According to Oster, the drug — which is being promoted by doctors and some politicians along with the popular host Joe Rogan — “is not effective against COVID-19.”
He cited the advisories from the U.S. Food and Drug Administration (FDA), Centers for Disease Control and Prevention (CDC), and some medical associations that say that Ivermectin is not effective against the virus.
He also cited the problems with research into using ivermectin, which includes the withdrawal of a non-peer-reviewed study from a website that posts academic pre-prints, in the ruling.
Meanwhile, Julie Smith, wife to Jeffrey Smith, 51, sued an Ohio hospital for not administering Ivermectin to her husband even after his condition deteriorated while admitted at West Chester Hospital. She said that “public policies should not keep families from trying any medication that works.”
She said that the doctors at West Chester Hospital refused to use Ivermectin even though tje medication had been prescribed by Dr. Fred Wagshul, a pulmonologist who was not unaffiliated with West Chester.
Oster ruled against the use of Ivermectin, saying that Wagshul could not confirm whether the medication’s continued use would benefit Smith. Wagshul, however, claimed that Smith’s condition “seems to” have improved, Oster added.

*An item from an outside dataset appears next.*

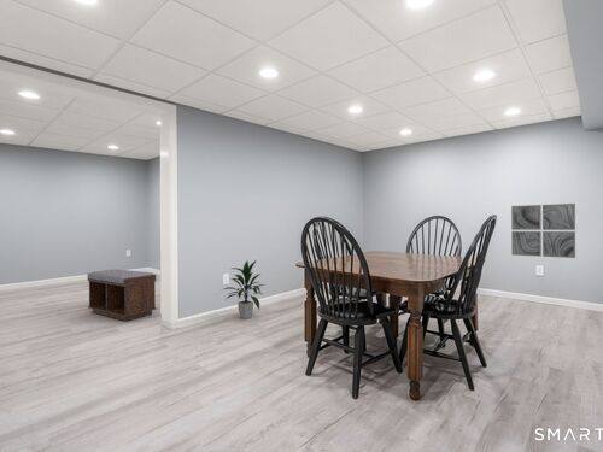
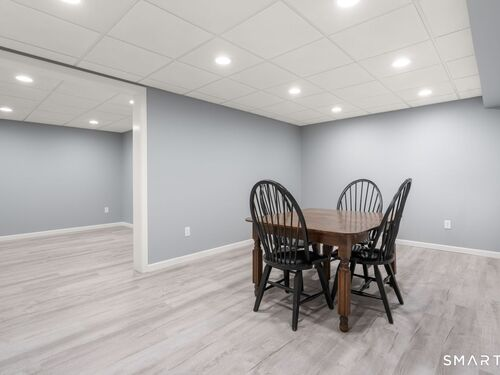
- indoor plant [219,259,267,319]
- bench [87,269,158,322]
- wall art [510,202,576,259]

In a statement, Jonathan Davidson, an attorney for Jeffrey Smith, expressed his disappointment on Oster’s ruling, saying, “While he has likely received his last dose at UC West Chester hospital, we can only hope his condition continues to trend positively.”

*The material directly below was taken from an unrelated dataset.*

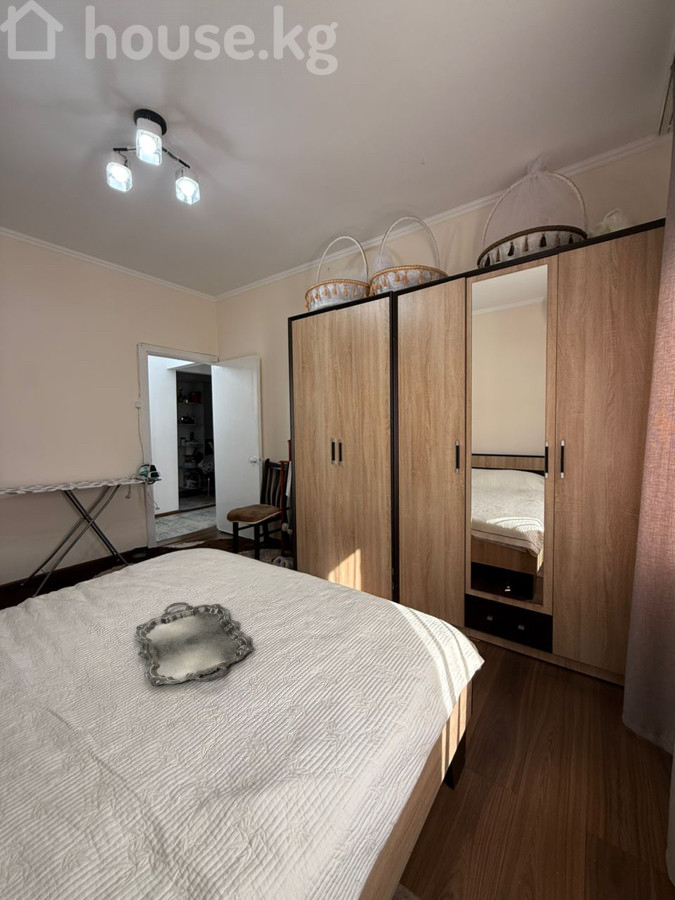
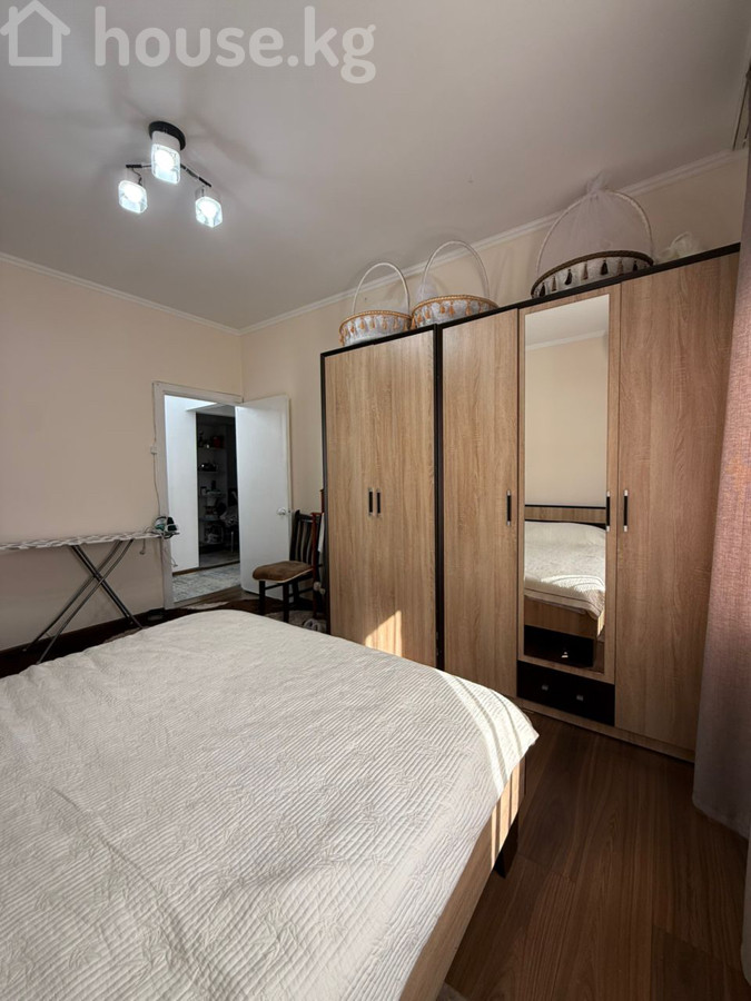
- serving tray [134,601,255,687]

UC Health, which operates West Chester Hospital, released a statement asking the public to respect their physicians’ expertise.
The full statement read, “We implore all members of the community to do what we know works: wear a mask, become fully vaccinated and use social distancing whenever possible. At UC Health, we respect the expertise of our clinicians and appreciate the scientific rigor used to develop treatments, medications and other therapies.”
“We do not believe that hospitals or clinicians should be ordered to administer medications and/or therapies, especially unproven medications and/or therapies, against medical advice.”